Joe felt giddy with happiness. The barbed-wire fence they had crossed a half hour before was one of the most beautiful things he had ever seen. Stewie had reluctantly agreed. Struggling across the cut, flat hay field seemed easy compared to the rugged country they had been through. Cottonwoods were a welcome sight, because cottonwoods grew where there was water. Therefore ranch houses and buildings were more likely located near groves of cottonwood.

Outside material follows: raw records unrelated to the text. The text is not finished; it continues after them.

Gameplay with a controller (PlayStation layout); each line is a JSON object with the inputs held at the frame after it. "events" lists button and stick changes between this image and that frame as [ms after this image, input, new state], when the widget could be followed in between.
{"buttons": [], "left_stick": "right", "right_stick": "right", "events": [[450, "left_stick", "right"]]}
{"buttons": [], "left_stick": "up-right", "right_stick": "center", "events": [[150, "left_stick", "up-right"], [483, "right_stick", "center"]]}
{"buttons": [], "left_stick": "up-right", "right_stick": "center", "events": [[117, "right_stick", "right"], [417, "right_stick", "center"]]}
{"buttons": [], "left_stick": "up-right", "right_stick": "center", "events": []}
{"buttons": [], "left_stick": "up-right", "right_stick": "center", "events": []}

In the rural west of the Northern Rockies, cottonwood trees meant that people would be somewhere nearby Stewie picked up a crumpled Coors beer can in the stubby grass and held it aloft.
"This," he declared, "is a sure sign of civilization."
Joe marveled at Stewie's strength, and wondered how it was possible that Stewie seemed stronger now than when they had begun their trek. Stewie also seemed strangely wistful, and content. He was no longer thundering on about environmental politics or revenge. Stewie Woods was certainly a puzzle, Joe thought.
They crossed another barbed-wire fence and entered a herd of black baldy cattle. The cows shuffled, then mindlessly parted so Joe and Stewie could walk through the herd. Joe noticed the brand on the cows--it was the Vee Bar U. "Damn!" Joe spat. "Of all of the places to end up. This is Jim Finotta's ranch."
"Jim Finotta?"
"Long story" Joe said.
***
AS THEY APPROACHED the thick cottonwoods in the mist, the sharp angles of the gabled roof of the magnificent stone ranch house emerged, as well as the sprawling outbuildings. Between where they were in the mud and the ranch buildings were a series of corrals filled with milling cattle, separated by age and weight. They heard heifers bawling, splitting the silence of the early morning. They climbed over several wood-slat fences, which reminded Joe of how sore and bruised he was. The cattle let them pass. The smell of fresh manure was ripe in the air and hung low in the mist.